The problem
Please reproduce the entire Potence review below, word for word, leaving the rows that follow it aside.

Text segment
What's nice about these bands is that we find "elders" like kids inside. And their compositions, inevitably marked by the air of our time, also remain imbued with struggles and fights carried out over the past twenty years in the french emo / hardcore scene, which makes the whole thing even more powerful, necessary, and alert. It's Potence, it's Aurelien from Daïtro on the singing. Their trick is to swing a virulent, frontal crust punk, with grain, anger, marked by a sad tone, instrumental interludes and a flayed singing that strongly evokes strongly screamo, and obviously Daïtro... Potence don't really want to laugh, neither growing old. L'Amour Au Temps De La Peste, Their debut album released on Bandcamp last March, and available since May on natural white vinyl with two screenprinted covers available, already exists since last year... You remember my double bad luck at Miss The Stars Fest 2016: having missed them and missed their cool merch? Well, there you go. The album was available on this beautiful red cassette, as well as their merch, and I totally missed it all. And this record is objectively awesome. It could have been composed by people of my age, revolted by what the old world leave them to undergo and deconstruct, but it's our elders, who kept the ideals of their youth. For in our societies, after 30 years, the awakening and the consciousness take too quickly a blow in the face...

Data shown
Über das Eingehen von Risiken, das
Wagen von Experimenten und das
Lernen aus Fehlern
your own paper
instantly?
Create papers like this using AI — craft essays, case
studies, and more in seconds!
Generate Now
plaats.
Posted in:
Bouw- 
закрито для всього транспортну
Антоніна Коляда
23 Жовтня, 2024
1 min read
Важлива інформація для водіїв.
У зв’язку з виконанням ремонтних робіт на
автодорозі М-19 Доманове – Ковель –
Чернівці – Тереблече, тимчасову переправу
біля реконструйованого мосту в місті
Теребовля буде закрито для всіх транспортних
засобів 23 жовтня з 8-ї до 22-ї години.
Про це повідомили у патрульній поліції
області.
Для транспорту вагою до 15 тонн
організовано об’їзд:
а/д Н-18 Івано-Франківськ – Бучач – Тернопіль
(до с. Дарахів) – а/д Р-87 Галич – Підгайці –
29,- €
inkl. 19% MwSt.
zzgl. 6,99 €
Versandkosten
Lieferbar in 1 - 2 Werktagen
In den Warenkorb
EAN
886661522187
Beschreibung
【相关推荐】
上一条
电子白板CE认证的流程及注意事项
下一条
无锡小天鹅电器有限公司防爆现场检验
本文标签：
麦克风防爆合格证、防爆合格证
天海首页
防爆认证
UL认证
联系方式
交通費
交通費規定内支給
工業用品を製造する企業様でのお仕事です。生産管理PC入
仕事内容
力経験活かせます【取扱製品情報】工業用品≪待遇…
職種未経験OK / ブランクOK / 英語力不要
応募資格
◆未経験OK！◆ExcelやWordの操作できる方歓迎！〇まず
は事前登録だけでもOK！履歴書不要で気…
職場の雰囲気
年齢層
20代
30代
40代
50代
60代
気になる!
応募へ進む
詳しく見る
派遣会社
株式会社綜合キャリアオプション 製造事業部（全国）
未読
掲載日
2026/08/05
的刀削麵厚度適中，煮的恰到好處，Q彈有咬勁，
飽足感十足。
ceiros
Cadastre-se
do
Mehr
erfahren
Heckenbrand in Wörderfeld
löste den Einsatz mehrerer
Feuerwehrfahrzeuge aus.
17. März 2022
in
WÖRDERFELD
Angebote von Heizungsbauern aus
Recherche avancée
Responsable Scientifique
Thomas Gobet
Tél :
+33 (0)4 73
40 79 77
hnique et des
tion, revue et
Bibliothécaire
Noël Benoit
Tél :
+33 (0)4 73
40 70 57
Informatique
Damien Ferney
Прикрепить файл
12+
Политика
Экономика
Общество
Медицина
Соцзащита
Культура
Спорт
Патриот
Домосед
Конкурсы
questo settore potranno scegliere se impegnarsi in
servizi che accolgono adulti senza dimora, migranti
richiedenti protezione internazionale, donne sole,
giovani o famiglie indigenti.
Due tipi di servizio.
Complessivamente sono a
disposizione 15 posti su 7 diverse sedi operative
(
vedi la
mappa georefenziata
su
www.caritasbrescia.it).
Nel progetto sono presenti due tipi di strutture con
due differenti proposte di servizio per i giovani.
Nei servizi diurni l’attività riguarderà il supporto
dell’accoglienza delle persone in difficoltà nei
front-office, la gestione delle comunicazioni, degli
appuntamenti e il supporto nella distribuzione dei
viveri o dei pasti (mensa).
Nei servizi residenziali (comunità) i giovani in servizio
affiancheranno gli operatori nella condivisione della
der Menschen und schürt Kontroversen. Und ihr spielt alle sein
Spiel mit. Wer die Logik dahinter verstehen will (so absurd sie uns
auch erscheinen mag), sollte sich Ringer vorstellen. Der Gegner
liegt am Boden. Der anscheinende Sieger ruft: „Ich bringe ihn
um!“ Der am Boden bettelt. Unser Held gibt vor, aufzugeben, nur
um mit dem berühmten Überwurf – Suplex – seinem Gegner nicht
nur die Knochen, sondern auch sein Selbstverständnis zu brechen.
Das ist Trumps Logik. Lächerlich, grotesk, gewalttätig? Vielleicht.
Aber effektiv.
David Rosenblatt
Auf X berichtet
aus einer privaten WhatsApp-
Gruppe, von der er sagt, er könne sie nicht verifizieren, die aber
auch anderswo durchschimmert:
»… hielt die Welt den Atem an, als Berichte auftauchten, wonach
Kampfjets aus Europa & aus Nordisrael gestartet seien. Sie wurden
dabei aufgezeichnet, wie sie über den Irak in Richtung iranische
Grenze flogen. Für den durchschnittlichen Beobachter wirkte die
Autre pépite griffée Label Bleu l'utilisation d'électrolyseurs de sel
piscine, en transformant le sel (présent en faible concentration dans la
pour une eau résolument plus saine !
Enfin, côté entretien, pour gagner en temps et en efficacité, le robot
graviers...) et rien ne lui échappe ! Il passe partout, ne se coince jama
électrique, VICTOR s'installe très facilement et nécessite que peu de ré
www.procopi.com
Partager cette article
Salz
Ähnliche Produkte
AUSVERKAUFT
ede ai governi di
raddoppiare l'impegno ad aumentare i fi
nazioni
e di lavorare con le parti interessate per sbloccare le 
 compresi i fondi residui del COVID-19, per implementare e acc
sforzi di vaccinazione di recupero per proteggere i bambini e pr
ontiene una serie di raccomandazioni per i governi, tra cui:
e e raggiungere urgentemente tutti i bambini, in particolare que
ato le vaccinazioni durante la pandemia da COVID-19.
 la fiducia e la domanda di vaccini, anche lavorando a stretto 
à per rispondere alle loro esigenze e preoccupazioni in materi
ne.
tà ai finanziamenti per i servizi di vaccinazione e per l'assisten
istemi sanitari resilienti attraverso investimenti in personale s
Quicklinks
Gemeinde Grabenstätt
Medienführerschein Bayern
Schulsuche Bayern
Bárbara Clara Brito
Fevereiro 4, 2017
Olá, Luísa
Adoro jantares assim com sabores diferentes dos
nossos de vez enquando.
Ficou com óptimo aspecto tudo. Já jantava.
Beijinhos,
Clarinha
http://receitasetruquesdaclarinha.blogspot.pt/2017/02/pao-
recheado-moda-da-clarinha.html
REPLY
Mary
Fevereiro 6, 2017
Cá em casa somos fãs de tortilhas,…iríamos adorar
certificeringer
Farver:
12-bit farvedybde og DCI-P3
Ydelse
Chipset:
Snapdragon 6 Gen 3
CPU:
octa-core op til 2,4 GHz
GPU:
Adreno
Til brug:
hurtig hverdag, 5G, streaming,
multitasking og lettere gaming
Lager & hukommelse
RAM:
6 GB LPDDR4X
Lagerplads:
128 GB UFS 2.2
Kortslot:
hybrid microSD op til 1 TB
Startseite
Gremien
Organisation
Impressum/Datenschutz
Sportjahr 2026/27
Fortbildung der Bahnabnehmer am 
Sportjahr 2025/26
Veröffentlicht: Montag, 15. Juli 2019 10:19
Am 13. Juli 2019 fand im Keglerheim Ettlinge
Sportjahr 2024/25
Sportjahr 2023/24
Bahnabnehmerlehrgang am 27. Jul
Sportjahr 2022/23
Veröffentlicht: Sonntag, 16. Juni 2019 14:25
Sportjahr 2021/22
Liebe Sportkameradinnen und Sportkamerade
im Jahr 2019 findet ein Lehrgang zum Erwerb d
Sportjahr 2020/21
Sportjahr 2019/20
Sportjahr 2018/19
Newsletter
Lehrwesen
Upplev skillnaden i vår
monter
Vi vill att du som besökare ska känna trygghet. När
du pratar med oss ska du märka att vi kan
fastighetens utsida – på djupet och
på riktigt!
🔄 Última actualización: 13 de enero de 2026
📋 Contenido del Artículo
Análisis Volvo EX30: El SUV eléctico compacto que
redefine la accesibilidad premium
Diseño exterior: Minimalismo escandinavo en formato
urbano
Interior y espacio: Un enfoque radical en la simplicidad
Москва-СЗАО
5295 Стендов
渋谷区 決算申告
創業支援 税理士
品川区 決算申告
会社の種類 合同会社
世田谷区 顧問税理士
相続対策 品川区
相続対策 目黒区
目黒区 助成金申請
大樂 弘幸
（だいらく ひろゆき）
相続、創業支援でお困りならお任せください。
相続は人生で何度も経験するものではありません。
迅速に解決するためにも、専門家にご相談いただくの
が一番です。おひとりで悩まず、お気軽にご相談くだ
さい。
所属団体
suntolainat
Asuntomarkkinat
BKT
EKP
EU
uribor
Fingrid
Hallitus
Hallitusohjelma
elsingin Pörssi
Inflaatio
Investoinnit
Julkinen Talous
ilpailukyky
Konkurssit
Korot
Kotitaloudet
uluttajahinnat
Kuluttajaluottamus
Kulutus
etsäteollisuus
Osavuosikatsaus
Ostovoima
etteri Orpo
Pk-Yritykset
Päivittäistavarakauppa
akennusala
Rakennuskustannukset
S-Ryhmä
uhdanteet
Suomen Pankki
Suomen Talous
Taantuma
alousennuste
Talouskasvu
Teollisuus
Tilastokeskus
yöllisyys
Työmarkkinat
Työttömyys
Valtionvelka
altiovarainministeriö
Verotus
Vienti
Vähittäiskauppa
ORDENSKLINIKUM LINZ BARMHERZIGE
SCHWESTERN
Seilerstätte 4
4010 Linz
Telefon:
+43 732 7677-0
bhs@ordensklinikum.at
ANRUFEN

Answer to this exercise
What's nice about these bands is that we find "elders" like kids inside. And their compositions, inevitably marked by the air of our time, also remain imbued with struggles and fights carried out over the past twenty years in the french emo / hardcore scene, which makes the whole thing even more powerful, necessary, and alert. It's Potence, it's Aurelien from Daïtro on the singing. Their trick is to swing a virulent, frontal crust punk, with grain, anger, marked by a sad tone, instrumental interludes and a flayed singing that strongly evokes strongly screamo, and obviously Daïtro... Potence don't really want to laugh, neither growing old. L'Amour Au Temps De La Peste, Their debut album released on Bandcamp last March, and available since May on natural white vinyl with two screenprinted covers available, already exists since last year... You remember my double bad luck at Miss The Stars Fest 2016: having missed them and missed their cool merch? Well, there you go. The album was available on this beautiful red cassette, as well as their merch, and I totally missed it all. And this record is objectively awesome. It could have been composed by people of my age, revolted by what the old world leave them to undergo and deconstruct, but it's our elders, who kept the ideals of their youth. For in our societies, after 30 years, the awakening and the consciousness take too quickly a blow in the face...